Zum Jahresabschluss haben meine Ratten dann noch „Die Süße der Melonen“ entdeckt, sich als Hauptspeise die Kerne einiger Exemplare einverleibt und zum Nachtisch das Fruchtfleisch; das taten sie allerdings nur heimlich des Nachts (oder an den Tagen meiner Abwesenheit).

Von Ratten ausgehöhlte Melone

Ratzekahl ausgefressen…

Obwohl mich dieser Verlust schmerzte, habe ich ihn letztlich unter „Faire Bezahlung für geleistete Dienste“ verbucht; denn die feinen Näschen der Ratten wittern anscheinend, dass Melonen und Maiskolben erntefähig sind und beißen beide erst an, wenn deren Samen ausgereift sind.

Melone mit Spuren von Rattenbissen

Vielleicht kann ich mir das zunutze machen, wenn ich täglich vor Ort bin und schnell ernten kann, wenn sie mir mit ihren Nagezähnen das Reifezeichen in mein Erntegut eingravieren…

Als es dann im Oktober keine süßen Melonen mehr gab, nahmen sie auch mit (sauren) Gurken vorlieb.

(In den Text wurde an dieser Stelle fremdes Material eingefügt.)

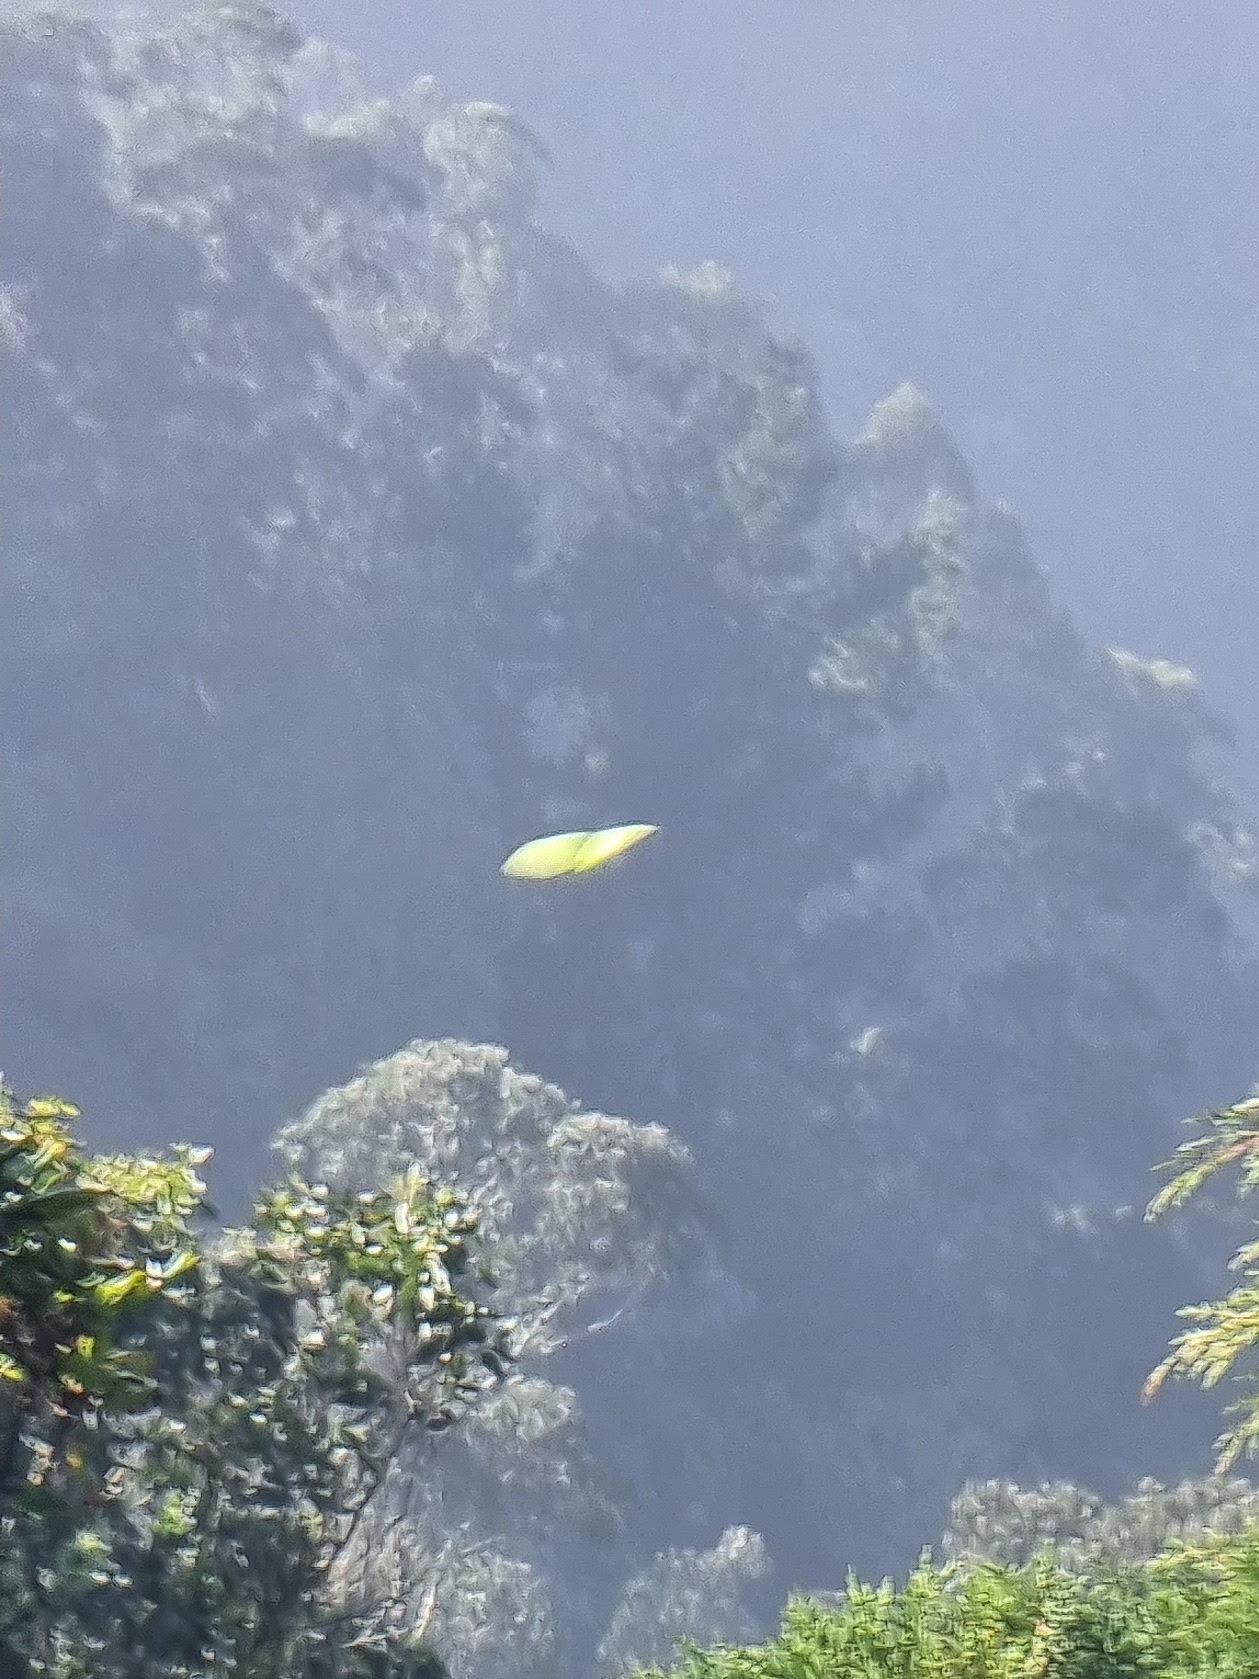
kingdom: Animalia
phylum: Arthropoda
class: Insecta
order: Lepidoptera
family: Pieridae
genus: Gonepteryx
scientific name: Gonepteryx maderensis
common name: Madeiran brimstone
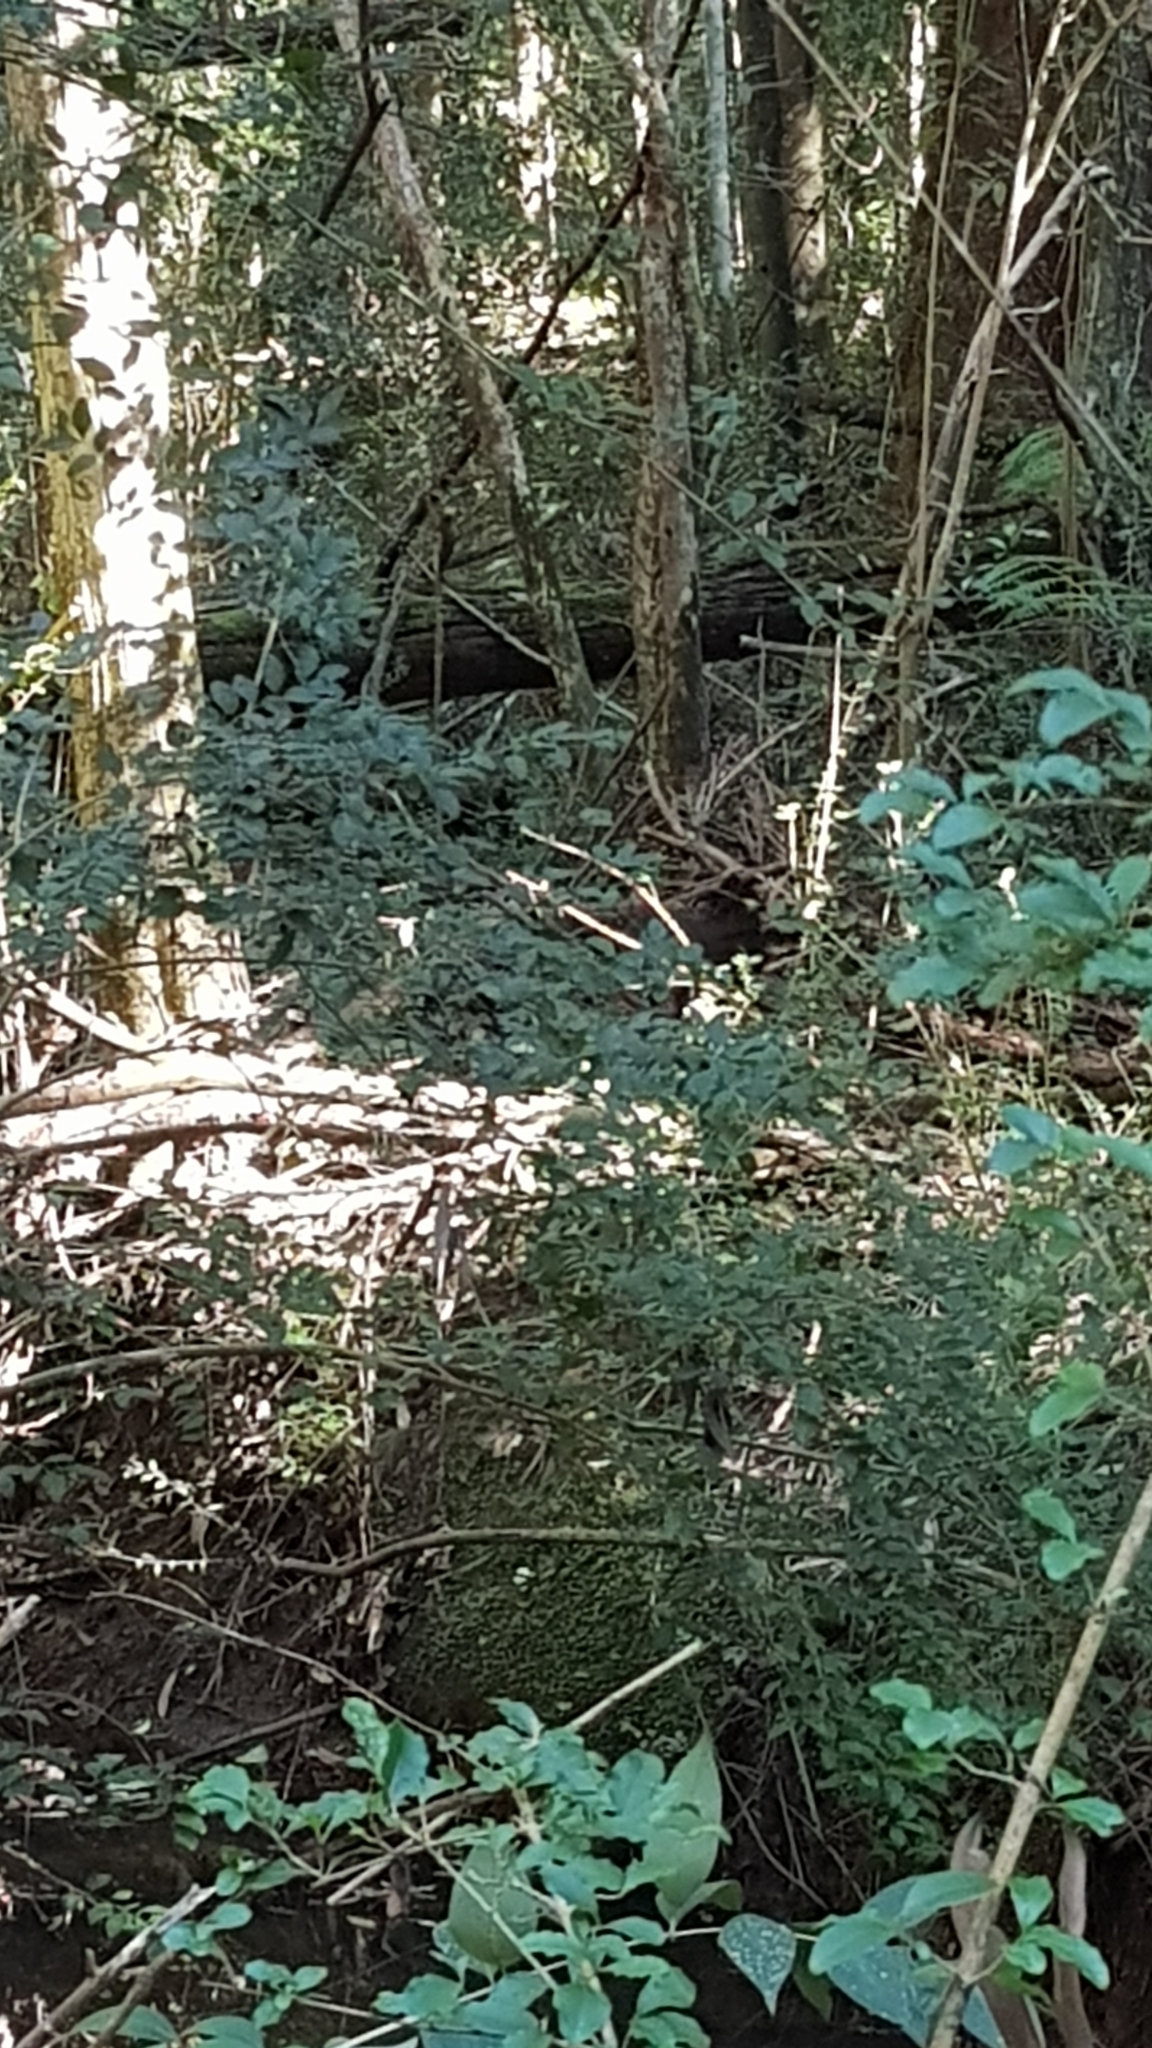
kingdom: Animalia
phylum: Chordata
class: Aves
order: Galliformes
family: Megapodiidae
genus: Alectura
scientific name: Alectura lathami
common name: Australian brushturkey
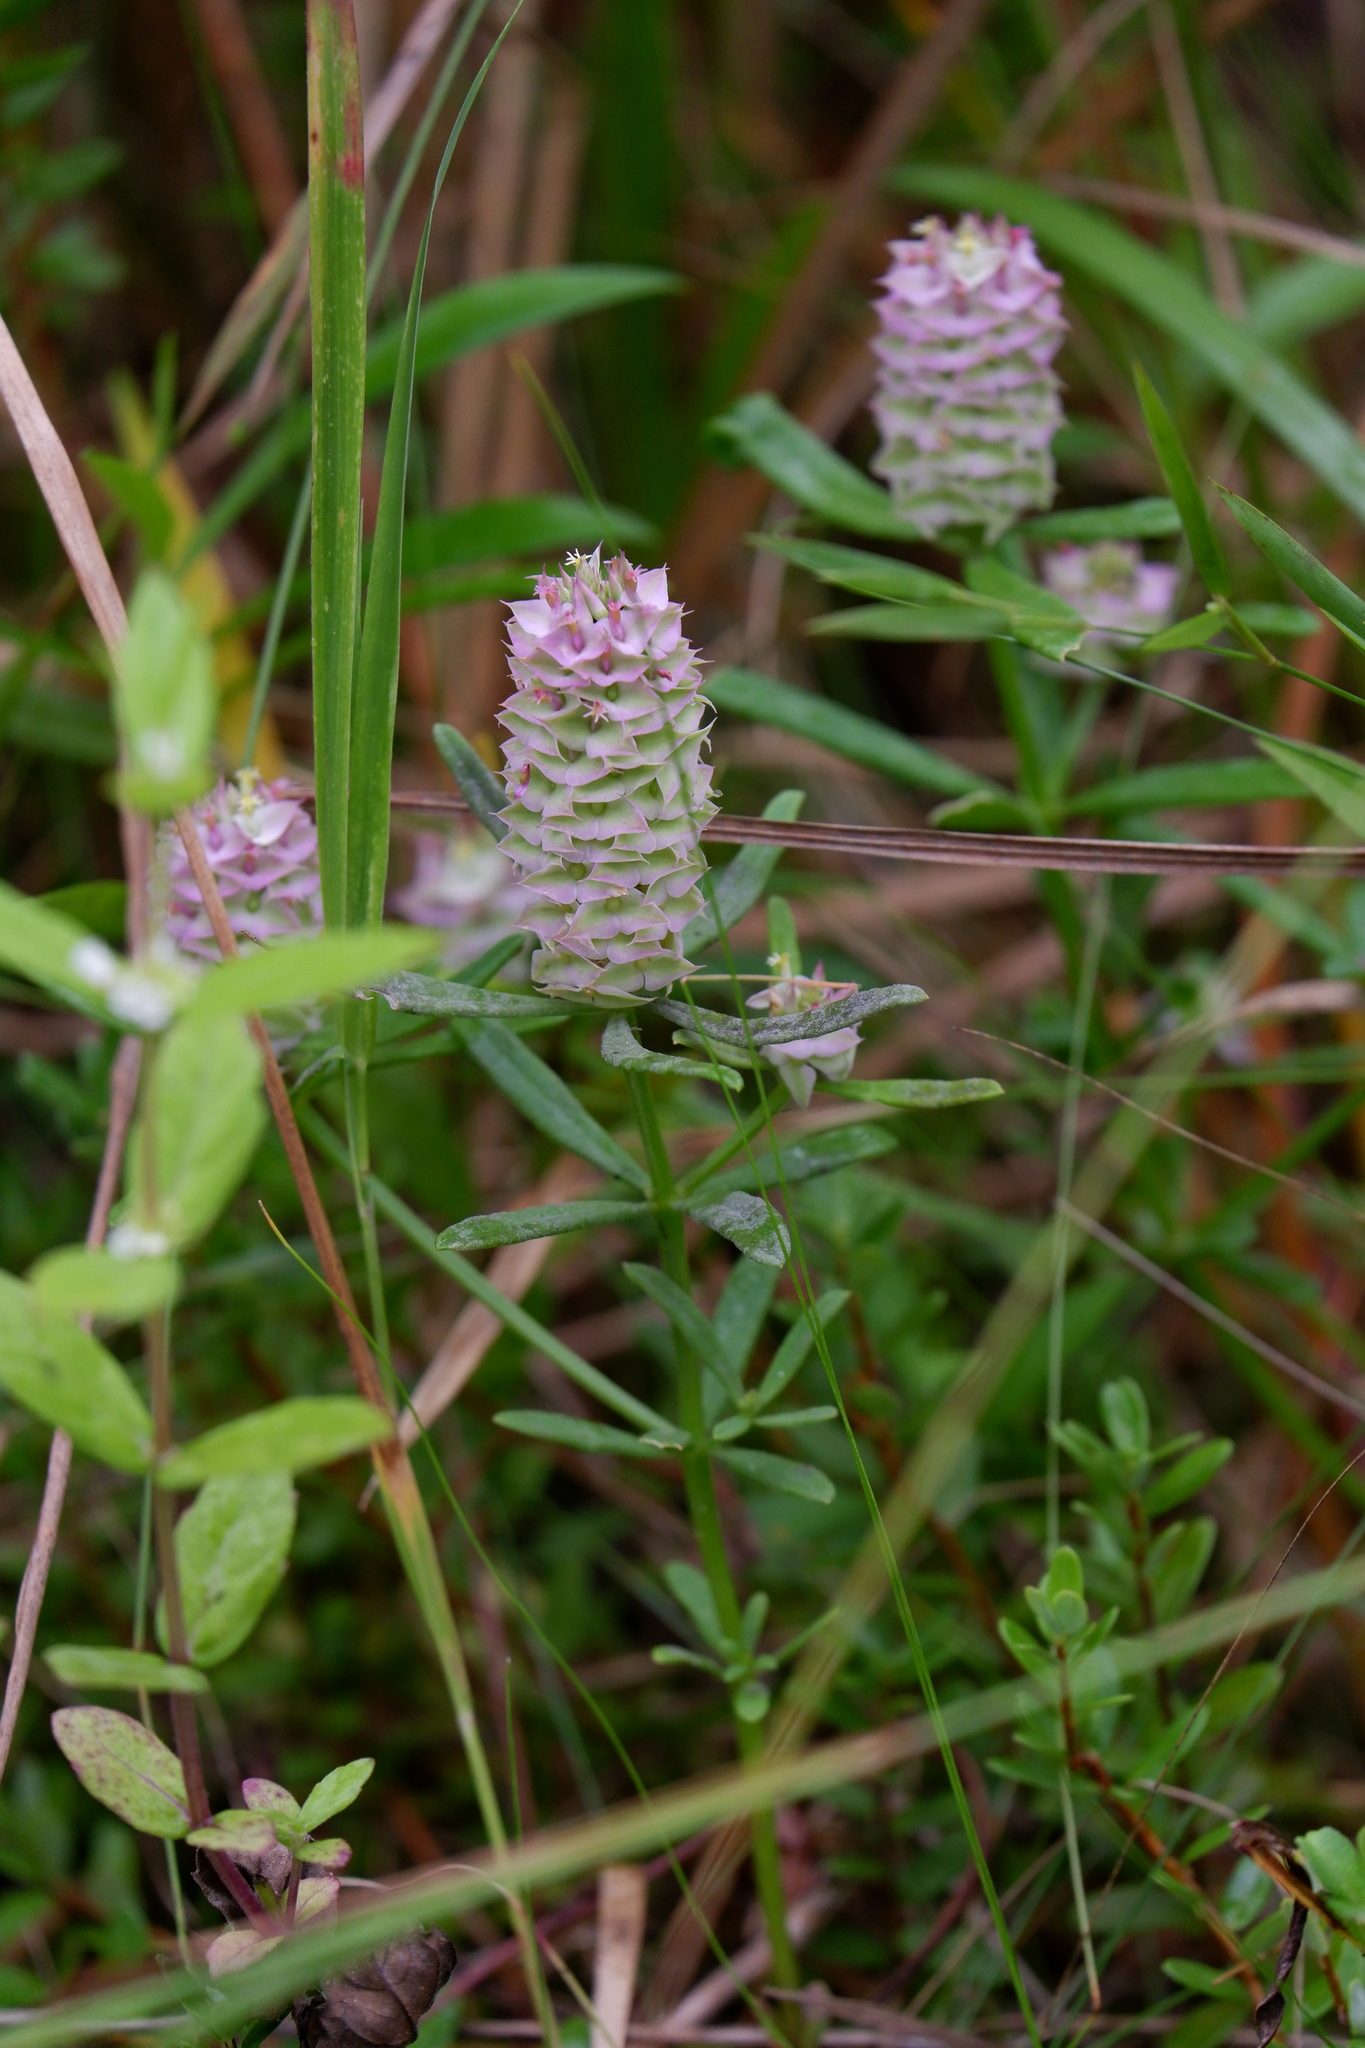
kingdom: Plantae
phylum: Tracheophyta
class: Magnoliopsida
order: Fabales
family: Polygalaceae
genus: Polygala
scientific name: Polygala cruciata
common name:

Ein paar der wertvollen Grex-Gurken fielen ihnen zum Opfer; aber sie ließen genug für mich und meine Samenleidenschaft übrig.

Von Ratten angefressene Gurken

Gurken, von Ratten ihrer Samen beraubt…

Mal sehen, was ich in diesem Jahr mit ihnen erleben werde, wenn ich ihre Lieblingsspeisen (noch) unzugänglicher mache (Melonen in Kaninchendraht einzuwickeln hat nicht wirklich geholfen) und ihnen weiteren Wohnplatz nehme (in meiner Werkstatt müsste dringend aufgeräumt werden)…

…außerdem muss ich mal sehen, was meine Nachbarn sagen, die ihrer mit Gift und Quälerei Herr zu werden versuchen; aber über diese übl(ich)en Machenschaften lasse ich mich ein andermal aus

Junge Ratte in Leinpflanzen kletternd

Junge Ratte labt sich an Leinsamen…

Nach so viel Tier- noch etwas Menschenliebe…

Nasim Hikmet:

Mein letzter Brief an Memet
…Vor dem Sterben, mein Sohn, habe ich keine Angst,
was auch immer kommen möge,
aber mitten bei der Arbeit manchmal
von einem plötzlichen Schrecken erfasst
oder in der Einsamkeit vor dem Einschlafen
die Tage zu zählen, ist schwer.
Von der Welt kann man nicht genug bekommen, Memet,
kann man nicht genug bekommen…

Lebe nicht in der Welt wie ein Mieter,
auch nicht wie in einem Urlaubsort,
sondern, als wäre die Welt dein Zuhause…
Vertraue dem Samenkorn, der Erde, dem Meer,
vor allem aber den Menschen.
Liebe die Wolke, die Maschine, das Buch,
vor allem aber den Menschen.
Habe ein Herz für die Trauer
des verdorrenden Zweiges,
des erlöschenden Sterns,
des verkrüppelten Tiers,
vor allem aber für die des Menschen.
Erfreue dich an allem Glück,
erfreue Dich an der Dunkelheit und am Licht,
erfreue dich an den vier Jahreszeiten,
vor allem aber erfreue Dich an den Menschen.

Memed’e Son Mektubumdur

Ölmekten, oğlum korkmuyorum,
ama ne de olsa
iş arasında bazan,
irkilip ansızın,
yahut yalnızlığında uyku öncesinin
günleri saymak biraz zor.
Dünyaya doymak olmuyor, Memet
doymak olmuyor…

Dünyada kiracı gibi değil,
yazlığına gelmiş gibi de değil,
yaşa dünyada babanın eviymiş gibi…
Tohuma, toprağa, denize inan,
insana hepsinden önce.
Bulutu, makinayı, kitabı sev,
insanı hepsinden önce.
Kuruyan dalın
sönen yıldızın
sakat hayvanın
duy kederini,
ama hepsinden önce de insanın.
Sevindirsin seni cümlesi nimetlerin
sevindirsin seni karanlık ve aydınlık,
sevindirsin seni dört mevsim,
ama hepsinden önce insan sevindirsin seni.